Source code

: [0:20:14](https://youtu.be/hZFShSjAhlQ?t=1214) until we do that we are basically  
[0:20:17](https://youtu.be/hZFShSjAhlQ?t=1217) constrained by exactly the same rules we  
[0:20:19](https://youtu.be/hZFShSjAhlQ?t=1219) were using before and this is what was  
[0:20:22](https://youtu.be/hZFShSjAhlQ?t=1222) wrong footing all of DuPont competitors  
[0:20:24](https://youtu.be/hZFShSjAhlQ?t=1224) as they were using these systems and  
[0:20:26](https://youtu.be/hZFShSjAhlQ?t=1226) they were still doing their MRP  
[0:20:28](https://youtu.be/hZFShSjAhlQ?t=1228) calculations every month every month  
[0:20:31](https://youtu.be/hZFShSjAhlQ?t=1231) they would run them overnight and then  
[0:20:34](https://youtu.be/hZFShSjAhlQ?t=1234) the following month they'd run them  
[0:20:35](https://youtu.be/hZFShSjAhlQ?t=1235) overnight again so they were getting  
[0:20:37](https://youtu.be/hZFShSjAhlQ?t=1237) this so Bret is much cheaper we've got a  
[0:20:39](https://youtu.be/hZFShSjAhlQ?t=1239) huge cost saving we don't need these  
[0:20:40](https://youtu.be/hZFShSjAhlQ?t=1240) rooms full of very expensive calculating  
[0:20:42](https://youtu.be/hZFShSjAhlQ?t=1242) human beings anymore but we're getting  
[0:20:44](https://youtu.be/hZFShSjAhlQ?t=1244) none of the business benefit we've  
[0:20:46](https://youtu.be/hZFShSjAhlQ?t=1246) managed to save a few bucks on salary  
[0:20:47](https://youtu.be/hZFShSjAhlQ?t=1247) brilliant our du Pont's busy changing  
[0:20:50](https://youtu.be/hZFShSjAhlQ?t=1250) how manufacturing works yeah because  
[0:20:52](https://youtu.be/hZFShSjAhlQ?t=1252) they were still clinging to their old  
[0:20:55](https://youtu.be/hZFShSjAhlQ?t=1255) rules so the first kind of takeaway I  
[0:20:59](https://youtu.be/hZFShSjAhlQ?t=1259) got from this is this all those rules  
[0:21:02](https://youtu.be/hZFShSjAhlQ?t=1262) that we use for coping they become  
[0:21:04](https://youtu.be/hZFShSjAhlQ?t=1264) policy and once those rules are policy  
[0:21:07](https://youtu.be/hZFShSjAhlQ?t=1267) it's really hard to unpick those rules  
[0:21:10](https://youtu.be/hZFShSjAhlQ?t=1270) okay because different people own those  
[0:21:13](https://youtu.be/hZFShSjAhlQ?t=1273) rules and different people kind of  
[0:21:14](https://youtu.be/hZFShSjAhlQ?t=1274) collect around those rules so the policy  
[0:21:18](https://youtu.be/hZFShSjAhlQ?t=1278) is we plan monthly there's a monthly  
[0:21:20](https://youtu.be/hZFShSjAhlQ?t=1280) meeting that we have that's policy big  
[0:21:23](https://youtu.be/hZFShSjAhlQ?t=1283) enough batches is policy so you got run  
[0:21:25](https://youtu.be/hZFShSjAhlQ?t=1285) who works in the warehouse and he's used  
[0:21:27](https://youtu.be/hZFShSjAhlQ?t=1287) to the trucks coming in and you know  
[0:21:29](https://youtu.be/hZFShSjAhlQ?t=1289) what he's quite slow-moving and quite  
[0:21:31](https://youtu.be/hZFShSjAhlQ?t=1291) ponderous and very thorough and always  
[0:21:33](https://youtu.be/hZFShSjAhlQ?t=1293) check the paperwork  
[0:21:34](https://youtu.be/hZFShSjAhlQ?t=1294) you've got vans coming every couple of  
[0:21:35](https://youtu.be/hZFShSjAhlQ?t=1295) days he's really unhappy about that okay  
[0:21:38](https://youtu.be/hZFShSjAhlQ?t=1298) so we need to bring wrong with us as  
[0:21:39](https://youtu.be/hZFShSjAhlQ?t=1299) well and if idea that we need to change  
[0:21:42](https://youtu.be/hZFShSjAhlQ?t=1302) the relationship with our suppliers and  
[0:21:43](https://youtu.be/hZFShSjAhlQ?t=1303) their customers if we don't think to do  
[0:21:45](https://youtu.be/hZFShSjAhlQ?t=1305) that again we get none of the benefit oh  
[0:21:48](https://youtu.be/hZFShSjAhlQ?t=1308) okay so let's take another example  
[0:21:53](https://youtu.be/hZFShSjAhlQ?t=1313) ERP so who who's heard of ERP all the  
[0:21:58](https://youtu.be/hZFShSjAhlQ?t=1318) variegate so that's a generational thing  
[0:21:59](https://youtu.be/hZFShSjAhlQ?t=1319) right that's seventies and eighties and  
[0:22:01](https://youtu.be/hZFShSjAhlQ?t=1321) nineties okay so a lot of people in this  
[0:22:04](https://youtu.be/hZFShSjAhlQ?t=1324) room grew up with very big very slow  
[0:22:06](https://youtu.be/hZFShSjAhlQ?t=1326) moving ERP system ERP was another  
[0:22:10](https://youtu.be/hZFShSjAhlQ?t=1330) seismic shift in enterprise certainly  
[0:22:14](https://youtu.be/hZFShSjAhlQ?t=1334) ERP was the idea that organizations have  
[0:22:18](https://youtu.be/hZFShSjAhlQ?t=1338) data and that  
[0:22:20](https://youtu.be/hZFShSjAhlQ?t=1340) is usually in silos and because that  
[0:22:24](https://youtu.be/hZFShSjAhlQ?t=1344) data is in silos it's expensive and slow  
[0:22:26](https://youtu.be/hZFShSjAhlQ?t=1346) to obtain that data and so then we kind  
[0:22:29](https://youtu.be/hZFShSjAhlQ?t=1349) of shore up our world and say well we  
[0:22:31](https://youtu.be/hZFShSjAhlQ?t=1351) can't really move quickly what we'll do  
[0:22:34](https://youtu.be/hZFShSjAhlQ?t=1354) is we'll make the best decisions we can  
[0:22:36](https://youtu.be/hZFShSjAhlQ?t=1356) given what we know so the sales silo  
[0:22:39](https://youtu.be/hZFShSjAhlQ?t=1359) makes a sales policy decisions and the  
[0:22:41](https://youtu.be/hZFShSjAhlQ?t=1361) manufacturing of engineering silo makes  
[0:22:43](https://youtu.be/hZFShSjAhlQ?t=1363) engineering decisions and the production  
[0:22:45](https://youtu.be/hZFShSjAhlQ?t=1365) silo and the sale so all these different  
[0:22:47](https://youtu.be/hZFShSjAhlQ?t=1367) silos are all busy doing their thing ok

───

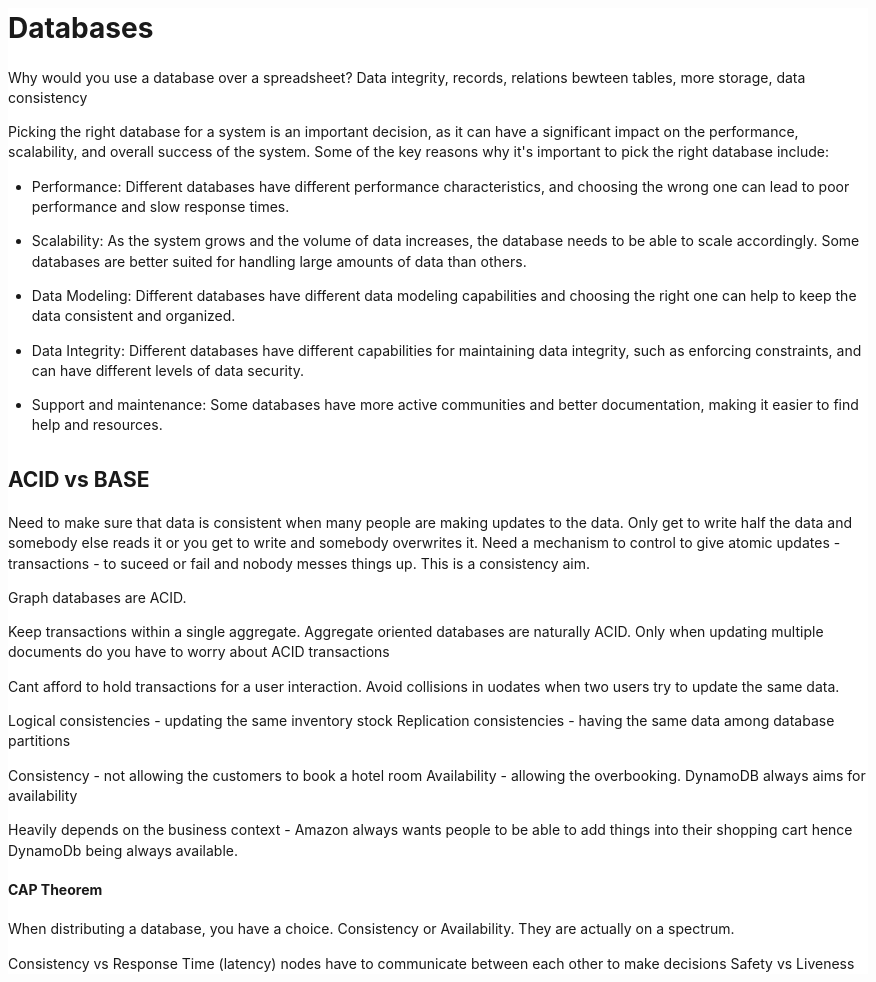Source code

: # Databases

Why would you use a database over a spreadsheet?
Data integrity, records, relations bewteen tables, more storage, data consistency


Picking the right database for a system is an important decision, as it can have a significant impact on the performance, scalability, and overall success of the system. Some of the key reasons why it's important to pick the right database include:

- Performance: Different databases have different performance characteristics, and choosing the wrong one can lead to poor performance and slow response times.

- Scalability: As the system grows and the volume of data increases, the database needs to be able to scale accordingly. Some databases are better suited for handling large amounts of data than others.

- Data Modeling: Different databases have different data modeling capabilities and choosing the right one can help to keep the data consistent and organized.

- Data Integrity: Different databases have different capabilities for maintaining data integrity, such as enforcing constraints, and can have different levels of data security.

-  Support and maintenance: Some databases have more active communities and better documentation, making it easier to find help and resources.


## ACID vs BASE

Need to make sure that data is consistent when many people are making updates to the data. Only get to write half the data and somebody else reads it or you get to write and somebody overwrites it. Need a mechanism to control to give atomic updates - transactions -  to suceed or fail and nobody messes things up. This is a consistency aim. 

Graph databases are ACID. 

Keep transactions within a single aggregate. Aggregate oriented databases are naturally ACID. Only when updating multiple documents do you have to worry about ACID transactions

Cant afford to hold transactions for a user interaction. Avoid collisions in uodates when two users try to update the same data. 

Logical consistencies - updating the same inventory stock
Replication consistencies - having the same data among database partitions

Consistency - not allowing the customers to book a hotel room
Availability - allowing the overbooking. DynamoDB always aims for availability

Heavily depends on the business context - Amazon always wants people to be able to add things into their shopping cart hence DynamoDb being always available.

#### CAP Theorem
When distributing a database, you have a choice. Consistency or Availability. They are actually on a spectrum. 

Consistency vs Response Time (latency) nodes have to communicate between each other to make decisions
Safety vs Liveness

───

• **WHAT THE TASK ASKS**
From the data above, return every line from the line that has "[0:20:31](https://youtu.be/hZFShSjAhlQ?t=1231) they would" up to and including the line that has "[0:20:44](https://youtu.be/hZFShSjAhlQ?t=1244) none of", exactly.

• **RESPONSE**
[0:20:31](https://youtu.be/hZFShSjAhlQ?t=1231) they would run them overnight and then  
[0:20:34](https://youtu.be/hZFShSjAhlQ?t=1234) the following month they'd run them  
[0:20:35](https://youtu.be/hZFShSjAhlQ?t=1235) overnight again so they were getting  
[0:20:37](https://youtu.be/hZFShSjAhlQ?t=1237) this so Bret is much cheaper we've got a  
[0:20:39](https://youtu.be/hZFShSjAhlQ?t=1239) huge cost saving we don't need these  
[0:20:40](https://youtu.be/hZFShSjAhlQ?t=1240) rooms full of very expensive calculating  
[0:20:42](https://youtu.be/hZFShSjAhlQ?t=1242) human beings anymore but we're getting  
[0:20:44](https://youtu.be/hZFShSjAhlQ?t=1244) none of the business benefit we've  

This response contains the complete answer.